By Elias Biryabarema
KAMPALA (Reuters) - Uganda's army said on Monday it had killed more than 60 gunmen who attacked police and army posts in the west on Saturday, while extra troops had been deployed to restore security in an area near the country's new oil fields.
Authorities have said the gunmen are from a local militia and had no connection to the Islamist rebel group ADF-NALU.
Uganda worries that ADF-NALU, if left unchallenged in Congo's loosely governed east, poses a threat to its oil fields in the Albertine rift basin where Tullow Oil, Total and China's CNOOC are preparing for commercial production, possibly starting in 2017.
The gunmen had killed 17 people, including police and soldiers, on Saturday evening when they attacked three police stations and a military barracks in western Uganda, an area once a focus for an Islamist insurgency.
"Since we launched our response we have now killed more than 60 of those attackers and we're continuing the hunt," Ninsiima Rwemijuma, spokesman for Uganda People's Defence Forces (UPDF) told Reuters. The army said on Sunday it had killed 41.
"We have also boosted our deployment in the area to step up patrols and ensure local people feel safe enough to return to their homes," he said, adding that dozens of the attackers had been detained and were helping identify other assailants.

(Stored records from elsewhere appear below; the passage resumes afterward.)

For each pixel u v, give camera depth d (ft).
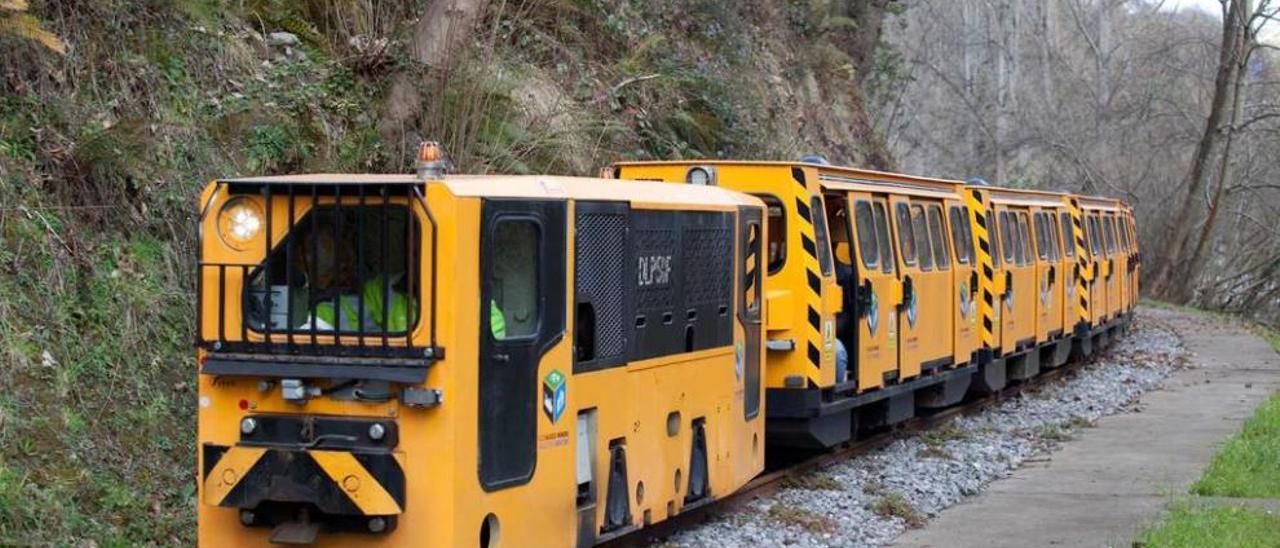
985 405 70.44
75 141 41.09
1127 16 212.64
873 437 57.47
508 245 29.94
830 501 44.42
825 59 101.04
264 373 28.60
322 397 28.66
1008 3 198.18
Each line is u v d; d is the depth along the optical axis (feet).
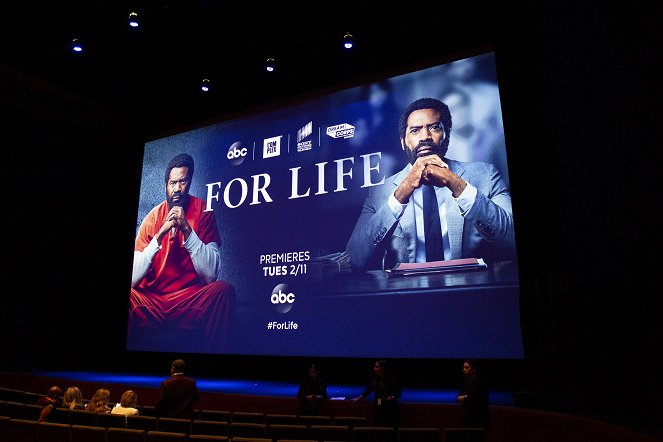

In the hours following the attacks, Rwemijuma said some panicked residents fled their homes for safety in nearby towns.
The ADF-NALU Islamist insurgents fought the Ugandan government in the late 1990s and early 2000s from bases in Western Uganda along the border with Democratic Republic of Congo (DRC).
They were eventually defeated and forced to flee into the jungles of eastern DRC where they have been hiding.